In a departure from initial plans, Harvard Medical School's Personal Genome Project will choose participants for whole-genome sequencing based on their phenotype, according to project organizers.
The PGP, which will enroll 1,000 participants in the so-called PGP-1K cohort this month, said that it plans to make more genome data from current participants publicly available by the end of November, including complete genomes of the first 10 participants, known as the PGP-10, and four additional genomes from "recent enrollees."
Originally, the PGP had planned to sequence every participant's genome and record their phenotypic data at the same time. But in a newsletter sent to interested parties this week, PGP organizers said they "have learned from patient groups, disease foundations and research collaborators that, in many instances, the phenotype determines which genomes should be sequenced."
Over the next few months, the project, headed by Harvard Medical School professor George Church, plans to launch several new collaborations "where phenotyping is used to help identify PGP participants for whole-genome sequencing." The first example is a partnership with Peter Gregerson at the Center for Genomics and Human Genetics at the Feinstein Institute for Medical Research to study the genetics of absolute pitch. For that study, PGP participants with this trait will be selected for whole-genome analysis, with screening for the trait expected to begin later this year.
The PGP has also updated its study protocol and informed consent to allow participants to provide phenotypic data prior to sequencing. Participants can, for example, link their Google Health account with their PGP public profile. The project expects this change will "increase our ability to expand enrollment in the PGP more quickly" and will help to "identify organizations willing to sponsor specific groups of participants or aspects of the PGP."
The organizers said they are "actively pursuing relationships with financial sponsors, research collaborators, sequencing providers, and disease foundations" to help with the project. The Alan and Priscilla Oppenheimer Foundation has already provided funding to sequence one participant from the PGP-1K cohort, who will be chosen later this month. That participant will receive his or her genome sequence in early 2011, along with a report, and will be asked to publish the sequence on the PGP public repository.
A new analysis site for PGP genomes, called GET-Evidence, will provide annotations from sources such as the Online Mendelian Inheritance in Man database and serve as a "Wikipedia-style location where individuals can record their interpretations of individual variants and review relevant literature," according to the organizers, who said they hope "this tool helps make the analysis of whole genome data more efficient and productive over time."

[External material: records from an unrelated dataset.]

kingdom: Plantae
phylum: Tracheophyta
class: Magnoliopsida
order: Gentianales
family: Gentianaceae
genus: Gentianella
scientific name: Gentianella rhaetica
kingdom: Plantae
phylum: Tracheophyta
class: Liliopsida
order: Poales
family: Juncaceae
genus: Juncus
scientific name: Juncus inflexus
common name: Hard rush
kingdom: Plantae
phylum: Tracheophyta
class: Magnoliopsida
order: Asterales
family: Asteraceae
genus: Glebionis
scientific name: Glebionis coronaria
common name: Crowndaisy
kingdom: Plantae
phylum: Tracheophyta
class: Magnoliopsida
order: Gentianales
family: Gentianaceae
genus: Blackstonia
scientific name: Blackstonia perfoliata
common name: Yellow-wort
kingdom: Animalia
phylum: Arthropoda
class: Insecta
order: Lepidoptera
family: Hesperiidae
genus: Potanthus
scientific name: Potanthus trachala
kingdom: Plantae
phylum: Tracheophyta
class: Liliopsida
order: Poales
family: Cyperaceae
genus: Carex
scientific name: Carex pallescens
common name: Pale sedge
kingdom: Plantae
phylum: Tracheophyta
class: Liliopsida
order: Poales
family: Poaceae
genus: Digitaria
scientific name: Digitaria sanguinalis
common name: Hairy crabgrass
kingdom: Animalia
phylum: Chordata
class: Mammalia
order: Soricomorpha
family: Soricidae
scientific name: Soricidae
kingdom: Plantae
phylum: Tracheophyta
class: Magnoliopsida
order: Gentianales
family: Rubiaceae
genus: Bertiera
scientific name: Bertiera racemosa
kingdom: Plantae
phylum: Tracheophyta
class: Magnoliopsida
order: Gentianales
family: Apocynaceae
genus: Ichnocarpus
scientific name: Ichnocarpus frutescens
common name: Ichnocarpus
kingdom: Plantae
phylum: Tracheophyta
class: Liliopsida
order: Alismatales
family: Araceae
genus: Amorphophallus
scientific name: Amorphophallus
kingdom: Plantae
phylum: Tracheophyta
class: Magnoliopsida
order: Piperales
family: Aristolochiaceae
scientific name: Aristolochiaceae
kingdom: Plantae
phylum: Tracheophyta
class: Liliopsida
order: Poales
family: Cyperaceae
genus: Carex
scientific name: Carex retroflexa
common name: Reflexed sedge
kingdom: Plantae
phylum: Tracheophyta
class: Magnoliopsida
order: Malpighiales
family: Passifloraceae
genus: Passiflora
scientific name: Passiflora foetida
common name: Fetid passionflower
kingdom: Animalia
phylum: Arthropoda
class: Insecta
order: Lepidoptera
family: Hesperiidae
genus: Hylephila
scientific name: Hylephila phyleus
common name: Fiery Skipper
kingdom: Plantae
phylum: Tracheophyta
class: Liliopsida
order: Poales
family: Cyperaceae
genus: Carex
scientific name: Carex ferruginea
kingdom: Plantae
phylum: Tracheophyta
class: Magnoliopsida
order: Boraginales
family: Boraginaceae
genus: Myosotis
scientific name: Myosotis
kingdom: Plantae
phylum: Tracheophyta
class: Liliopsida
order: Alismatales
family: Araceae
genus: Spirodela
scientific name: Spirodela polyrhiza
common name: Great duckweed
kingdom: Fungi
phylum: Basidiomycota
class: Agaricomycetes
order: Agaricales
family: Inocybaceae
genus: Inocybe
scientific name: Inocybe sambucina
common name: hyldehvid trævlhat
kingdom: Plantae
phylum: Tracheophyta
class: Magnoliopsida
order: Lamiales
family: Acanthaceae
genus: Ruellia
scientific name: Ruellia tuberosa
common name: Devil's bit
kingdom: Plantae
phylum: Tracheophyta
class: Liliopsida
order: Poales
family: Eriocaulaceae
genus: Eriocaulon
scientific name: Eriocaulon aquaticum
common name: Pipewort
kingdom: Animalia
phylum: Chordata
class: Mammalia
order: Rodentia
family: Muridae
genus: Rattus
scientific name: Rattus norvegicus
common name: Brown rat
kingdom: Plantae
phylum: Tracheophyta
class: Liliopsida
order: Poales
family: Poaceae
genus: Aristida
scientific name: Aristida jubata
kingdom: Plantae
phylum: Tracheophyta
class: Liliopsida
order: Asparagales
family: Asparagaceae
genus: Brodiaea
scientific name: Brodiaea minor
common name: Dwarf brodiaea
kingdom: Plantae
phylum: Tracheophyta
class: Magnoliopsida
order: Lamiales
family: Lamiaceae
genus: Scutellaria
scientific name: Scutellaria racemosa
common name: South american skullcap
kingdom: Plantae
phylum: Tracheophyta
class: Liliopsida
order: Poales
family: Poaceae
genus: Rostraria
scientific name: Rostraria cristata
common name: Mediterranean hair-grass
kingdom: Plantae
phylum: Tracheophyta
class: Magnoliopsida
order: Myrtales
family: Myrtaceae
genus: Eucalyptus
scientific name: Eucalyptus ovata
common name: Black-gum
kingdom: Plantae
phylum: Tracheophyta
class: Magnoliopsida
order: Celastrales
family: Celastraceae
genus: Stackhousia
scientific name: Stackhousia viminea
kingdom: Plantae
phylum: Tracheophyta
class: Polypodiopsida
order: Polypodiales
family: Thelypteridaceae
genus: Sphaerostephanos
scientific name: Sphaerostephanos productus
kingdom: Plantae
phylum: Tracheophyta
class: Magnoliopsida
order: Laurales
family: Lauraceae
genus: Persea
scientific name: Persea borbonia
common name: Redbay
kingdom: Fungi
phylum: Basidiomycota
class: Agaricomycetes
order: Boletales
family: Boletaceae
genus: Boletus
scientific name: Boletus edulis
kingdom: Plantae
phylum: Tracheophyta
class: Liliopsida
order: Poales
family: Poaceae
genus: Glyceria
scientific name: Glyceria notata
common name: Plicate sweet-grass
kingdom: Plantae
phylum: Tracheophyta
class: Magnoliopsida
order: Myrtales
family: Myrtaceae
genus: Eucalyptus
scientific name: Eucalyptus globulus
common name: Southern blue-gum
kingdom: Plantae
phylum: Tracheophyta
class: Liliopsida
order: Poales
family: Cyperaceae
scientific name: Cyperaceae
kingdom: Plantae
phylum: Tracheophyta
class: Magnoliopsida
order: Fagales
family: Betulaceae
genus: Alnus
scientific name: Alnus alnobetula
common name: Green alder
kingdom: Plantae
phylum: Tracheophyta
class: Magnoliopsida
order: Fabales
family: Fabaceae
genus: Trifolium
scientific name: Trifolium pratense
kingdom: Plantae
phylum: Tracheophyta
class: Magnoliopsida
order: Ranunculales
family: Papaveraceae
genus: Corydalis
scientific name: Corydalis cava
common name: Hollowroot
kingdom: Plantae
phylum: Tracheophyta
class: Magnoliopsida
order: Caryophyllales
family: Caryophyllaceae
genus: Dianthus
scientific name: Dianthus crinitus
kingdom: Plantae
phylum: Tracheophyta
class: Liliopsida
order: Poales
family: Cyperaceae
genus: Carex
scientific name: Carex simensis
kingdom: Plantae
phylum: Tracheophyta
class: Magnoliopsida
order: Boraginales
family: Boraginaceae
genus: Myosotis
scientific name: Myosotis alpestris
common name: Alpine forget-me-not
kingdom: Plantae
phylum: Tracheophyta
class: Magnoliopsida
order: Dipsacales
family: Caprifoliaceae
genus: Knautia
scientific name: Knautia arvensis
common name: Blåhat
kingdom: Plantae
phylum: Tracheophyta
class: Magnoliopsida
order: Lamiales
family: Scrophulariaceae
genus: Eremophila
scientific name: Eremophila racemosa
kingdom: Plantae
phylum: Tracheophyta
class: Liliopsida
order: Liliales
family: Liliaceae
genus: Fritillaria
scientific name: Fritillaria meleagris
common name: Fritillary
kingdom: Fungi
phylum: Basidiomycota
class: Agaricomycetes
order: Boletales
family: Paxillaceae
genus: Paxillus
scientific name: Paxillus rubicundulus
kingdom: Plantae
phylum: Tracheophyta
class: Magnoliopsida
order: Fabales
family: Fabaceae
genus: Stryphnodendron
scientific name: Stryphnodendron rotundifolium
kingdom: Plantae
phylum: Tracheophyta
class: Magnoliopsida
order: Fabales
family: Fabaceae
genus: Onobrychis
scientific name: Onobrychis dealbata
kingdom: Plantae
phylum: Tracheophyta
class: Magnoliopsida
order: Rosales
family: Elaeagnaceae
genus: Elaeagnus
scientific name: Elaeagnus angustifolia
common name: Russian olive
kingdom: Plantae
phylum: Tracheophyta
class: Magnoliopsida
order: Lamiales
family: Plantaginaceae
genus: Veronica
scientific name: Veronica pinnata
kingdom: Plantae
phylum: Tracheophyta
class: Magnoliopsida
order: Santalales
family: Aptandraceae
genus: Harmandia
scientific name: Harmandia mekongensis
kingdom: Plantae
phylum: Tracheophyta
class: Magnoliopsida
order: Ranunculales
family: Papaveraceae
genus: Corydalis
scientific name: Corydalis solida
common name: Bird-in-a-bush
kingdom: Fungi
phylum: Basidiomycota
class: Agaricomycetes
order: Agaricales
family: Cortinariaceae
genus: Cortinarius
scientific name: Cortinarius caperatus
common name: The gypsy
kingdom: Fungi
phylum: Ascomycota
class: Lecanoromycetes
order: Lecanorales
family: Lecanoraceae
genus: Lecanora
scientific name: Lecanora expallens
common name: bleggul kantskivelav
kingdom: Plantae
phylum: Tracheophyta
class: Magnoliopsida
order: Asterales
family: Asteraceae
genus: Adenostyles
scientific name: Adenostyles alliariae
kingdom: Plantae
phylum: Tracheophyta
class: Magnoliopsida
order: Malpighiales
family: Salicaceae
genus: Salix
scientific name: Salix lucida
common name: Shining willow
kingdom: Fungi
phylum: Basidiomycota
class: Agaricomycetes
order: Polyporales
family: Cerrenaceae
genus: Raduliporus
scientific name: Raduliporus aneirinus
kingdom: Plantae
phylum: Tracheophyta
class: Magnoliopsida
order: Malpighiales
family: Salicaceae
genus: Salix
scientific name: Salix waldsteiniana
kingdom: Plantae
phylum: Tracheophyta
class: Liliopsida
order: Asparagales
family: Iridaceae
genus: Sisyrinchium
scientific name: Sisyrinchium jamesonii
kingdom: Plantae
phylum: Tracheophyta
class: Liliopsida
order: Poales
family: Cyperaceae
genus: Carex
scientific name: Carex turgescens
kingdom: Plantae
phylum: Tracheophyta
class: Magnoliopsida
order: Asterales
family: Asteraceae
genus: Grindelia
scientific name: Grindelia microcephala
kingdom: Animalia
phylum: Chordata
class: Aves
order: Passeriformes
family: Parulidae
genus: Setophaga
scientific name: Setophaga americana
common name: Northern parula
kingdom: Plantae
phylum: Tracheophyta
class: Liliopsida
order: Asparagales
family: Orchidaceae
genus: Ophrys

In addition to exploring links between participants' genotypes and phenotypes, the PGP now also plans to include microbiome data. In a collaboration with Rob Knight and Noah Fierer at the Howard Hughes Medical Institute and the University of Colorado, the project will study the microbiomes of volunteers from the PGP-1K. The initial goal is to catalog microbes in five body sites and to test for associations between specific microbes and diseases. Longer term, as more PGP-1K genomes are sequenced, the goal is to study genome-microbiome interactions.